Henry's frequent host record would be broken when Steve Martin made his 11th appearance as host of the show on the finale episode of the 1988-1989 season. During the October 30, 1976, episode, Buck Henry was injured in the forehead by John Belushi's katana in the samurai sketch. Henry's head began to bleed and he was forced to wear a large bandage on his forehead for the rest of the show. As a gag, the members of the SNL cast each wore a bandage on their foreheads as well.
Recurring characters on SNL
- Howard, a sadistic stunt coordinator
- Marshall DiLaMuca, father of Bill Murray's character Todd in The Nerds sketches
- Mr.

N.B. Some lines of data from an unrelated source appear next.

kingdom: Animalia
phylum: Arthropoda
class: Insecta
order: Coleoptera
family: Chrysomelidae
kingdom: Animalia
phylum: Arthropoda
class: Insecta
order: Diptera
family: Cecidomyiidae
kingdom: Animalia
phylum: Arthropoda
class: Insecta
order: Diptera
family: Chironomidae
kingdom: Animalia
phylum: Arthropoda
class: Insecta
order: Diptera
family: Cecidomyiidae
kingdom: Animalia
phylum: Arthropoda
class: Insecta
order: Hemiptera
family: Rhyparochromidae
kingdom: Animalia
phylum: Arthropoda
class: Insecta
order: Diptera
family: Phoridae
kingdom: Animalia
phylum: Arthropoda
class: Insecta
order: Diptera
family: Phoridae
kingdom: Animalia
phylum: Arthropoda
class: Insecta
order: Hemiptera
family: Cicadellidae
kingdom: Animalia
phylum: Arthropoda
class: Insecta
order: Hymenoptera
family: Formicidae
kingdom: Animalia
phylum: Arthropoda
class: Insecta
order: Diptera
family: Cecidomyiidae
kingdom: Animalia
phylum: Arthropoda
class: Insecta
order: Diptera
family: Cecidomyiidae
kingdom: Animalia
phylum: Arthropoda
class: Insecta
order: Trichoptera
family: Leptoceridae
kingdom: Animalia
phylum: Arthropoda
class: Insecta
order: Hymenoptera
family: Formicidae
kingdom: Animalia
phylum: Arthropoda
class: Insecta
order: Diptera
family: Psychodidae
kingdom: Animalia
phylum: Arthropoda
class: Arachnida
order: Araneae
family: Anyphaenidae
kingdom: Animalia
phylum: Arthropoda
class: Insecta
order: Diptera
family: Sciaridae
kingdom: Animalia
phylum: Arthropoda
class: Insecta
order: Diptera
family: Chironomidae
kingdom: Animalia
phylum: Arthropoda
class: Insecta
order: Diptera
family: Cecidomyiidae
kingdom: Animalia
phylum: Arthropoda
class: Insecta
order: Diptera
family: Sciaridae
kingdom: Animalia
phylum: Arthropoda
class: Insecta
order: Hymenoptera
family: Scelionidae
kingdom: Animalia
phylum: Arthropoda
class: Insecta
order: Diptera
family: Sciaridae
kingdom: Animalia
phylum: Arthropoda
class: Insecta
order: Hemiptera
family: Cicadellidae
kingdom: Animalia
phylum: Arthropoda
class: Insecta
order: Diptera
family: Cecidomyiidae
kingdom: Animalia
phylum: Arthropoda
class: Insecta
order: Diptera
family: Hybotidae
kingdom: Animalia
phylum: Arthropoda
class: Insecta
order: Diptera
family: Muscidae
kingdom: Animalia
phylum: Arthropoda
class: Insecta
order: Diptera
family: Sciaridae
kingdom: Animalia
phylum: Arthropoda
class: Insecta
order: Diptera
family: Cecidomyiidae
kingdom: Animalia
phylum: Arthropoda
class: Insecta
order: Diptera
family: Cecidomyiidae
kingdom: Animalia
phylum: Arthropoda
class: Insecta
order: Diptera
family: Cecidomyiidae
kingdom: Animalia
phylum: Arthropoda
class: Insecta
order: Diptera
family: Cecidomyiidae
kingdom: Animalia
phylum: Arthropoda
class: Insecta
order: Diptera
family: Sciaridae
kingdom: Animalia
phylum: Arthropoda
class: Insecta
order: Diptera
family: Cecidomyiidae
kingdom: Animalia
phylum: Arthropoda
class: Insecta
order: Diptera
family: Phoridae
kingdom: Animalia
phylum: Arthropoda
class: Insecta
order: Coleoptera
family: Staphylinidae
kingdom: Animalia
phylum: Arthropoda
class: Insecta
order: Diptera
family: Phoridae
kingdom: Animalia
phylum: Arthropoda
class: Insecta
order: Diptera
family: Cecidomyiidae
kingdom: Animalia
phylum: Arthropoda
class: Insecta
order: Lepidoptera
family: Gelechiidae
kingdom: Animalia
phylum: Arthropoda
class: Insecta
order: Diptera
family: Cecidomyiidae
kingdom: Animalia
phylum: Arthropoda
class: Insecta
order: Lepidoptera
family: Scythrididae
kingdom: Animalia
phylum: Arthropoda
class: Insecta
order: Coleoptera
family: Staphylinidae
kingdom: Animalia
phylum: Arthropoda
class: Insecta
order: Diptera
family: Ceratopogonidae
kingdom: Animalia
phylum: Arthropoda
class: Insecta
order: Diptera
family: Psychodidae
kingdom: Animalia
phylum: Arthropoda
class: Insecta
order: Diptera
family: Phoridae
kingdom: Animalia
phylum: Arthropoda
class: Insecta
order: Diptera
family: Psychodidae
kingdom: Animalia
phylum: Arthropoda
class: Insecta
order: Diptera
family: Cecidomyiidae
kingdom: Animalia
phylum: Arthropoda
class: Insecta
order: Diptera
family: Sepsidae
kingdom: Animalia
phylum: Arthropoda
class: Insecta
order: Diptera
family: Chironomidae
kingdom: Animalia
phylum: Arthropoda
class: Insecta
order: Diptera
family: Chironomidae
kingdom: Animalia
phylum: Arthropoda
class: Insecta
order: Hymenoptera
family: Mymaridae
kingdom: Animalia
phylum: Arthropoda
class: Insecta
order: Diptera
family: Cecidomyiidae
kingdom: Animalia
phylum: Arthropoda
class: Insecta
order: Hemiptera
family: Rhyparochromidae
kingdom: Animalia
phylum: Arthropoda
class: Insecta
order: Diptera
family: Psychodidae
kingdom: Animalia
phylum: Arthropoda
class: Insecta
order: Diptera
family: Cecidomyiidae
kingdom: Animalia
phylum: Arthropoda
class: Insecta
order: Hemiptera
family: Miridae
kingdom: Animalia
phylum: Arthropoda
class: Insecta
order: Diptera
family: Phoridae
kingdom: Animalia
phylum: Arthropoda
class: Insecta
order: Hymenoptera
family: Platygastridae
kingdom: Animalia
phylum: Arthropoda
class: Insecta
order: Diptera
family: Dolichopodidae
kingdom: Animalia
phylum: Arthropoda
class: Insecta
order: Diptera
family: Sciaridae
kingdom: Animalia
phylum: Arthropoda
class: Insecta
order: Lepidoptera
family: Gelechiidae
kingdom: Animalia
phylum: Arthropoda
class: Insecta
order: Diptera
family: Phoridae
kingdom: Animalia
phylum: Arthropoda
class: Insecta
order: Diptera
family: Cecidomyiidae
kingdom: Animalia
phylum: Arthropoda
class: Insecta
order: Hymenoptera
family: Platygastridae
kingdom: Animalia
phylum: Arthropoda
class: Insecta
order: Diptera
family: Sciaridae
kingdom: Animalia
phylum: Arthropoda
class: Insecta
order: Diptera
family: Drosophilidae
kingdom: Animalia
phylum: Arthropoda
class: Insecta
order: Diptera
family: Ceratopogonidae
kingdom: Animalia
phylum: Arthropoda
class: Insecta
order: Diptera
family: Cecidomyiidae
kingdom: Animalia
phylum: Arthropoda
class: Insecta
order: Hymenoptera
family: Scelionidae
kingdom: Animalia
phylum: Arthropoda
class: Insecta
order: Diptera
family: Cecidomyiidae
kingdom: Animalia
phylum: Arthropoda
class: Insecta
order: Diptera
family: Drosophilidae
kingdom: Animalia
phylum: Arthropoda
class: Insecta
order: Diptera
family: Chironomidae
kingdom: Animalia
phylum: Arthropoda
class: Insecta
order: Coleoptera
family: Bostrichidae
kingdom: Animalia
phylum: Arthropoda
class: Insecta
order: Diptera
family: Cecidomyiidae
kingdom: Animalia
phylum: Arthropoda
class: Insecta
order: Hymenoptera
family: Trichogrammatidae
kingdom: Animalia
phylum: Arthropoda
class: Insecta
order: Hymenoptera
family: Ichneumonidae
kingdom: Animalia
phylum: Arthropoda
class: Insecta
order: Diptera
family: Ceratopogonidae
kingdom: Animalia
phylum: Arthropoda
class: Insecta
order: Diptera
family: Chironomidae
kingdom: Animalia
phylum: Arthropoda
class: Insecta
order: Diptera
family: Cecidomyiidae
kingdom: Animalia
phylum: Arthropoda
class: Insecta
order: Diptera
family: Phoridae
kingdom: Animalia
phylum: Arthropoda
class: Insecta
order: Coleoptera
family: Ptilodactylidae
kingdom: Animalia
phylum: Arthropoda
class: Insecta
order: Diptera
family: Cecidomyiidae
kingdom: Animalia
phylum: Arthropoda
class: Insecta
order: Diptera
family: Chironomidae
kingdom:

Dantley, the straight man and frequent customer to Samurai Futaba's (John Belushi) many businesses.
- Uncle Roy, a single, pedophilic babysitter. The skits were written by Rosie Shuster and Anne Beatts, and appeared twice and remain extremely controversial to this day.
Celebrity impersonations on SNL
- Charles Lindbergh
- John Dean
- Ron Nessen
Film and stage career
Henry appeared in more than 40 films including The Graduate, Candy, Catch-22, Taking Off, The Man Who Fell to Earth, Gloria, Eating Raoul, Aria, Tune in Tomorrow, Defending Your Life, The Player, Short Cuts, and Grumpy Old Men. He co-directed Heaven Can Wait, the 1978 remake of Here Comes Mr. Jordan, and appeared in the film as an officious angel, reprising the character originally played by Edward Everett Horton.
His many writing credits included The Graduate, Candy, The Owl and the Pussycat, What's Up, Doc?, Catch-22, The Day of the Dolphin, Protocol, and To Die For.
Henry shared an Oscar nomination with Calder Willingham for their screenplay for The Graduate (1967). He received a second shared Oscar nomination, this time for Best Director of 1978's Heaven Can Wait, which he co-directed with the movie's star Warren Beatty. In 1997, Henry was the recipient of the Austin Film Festival's Distinguished Screenwriter Award.
His Broadway credits included the 2002 revival of Morning's at Seven. Off-Broadway in July 2009, he starred opposite Holland Taylor in Mother, a play by Lisa Ebersole.
Henry died from a heart attack at Cedars-Sinai Medical Center in Los Angeles on January 8, 2020, at age 89.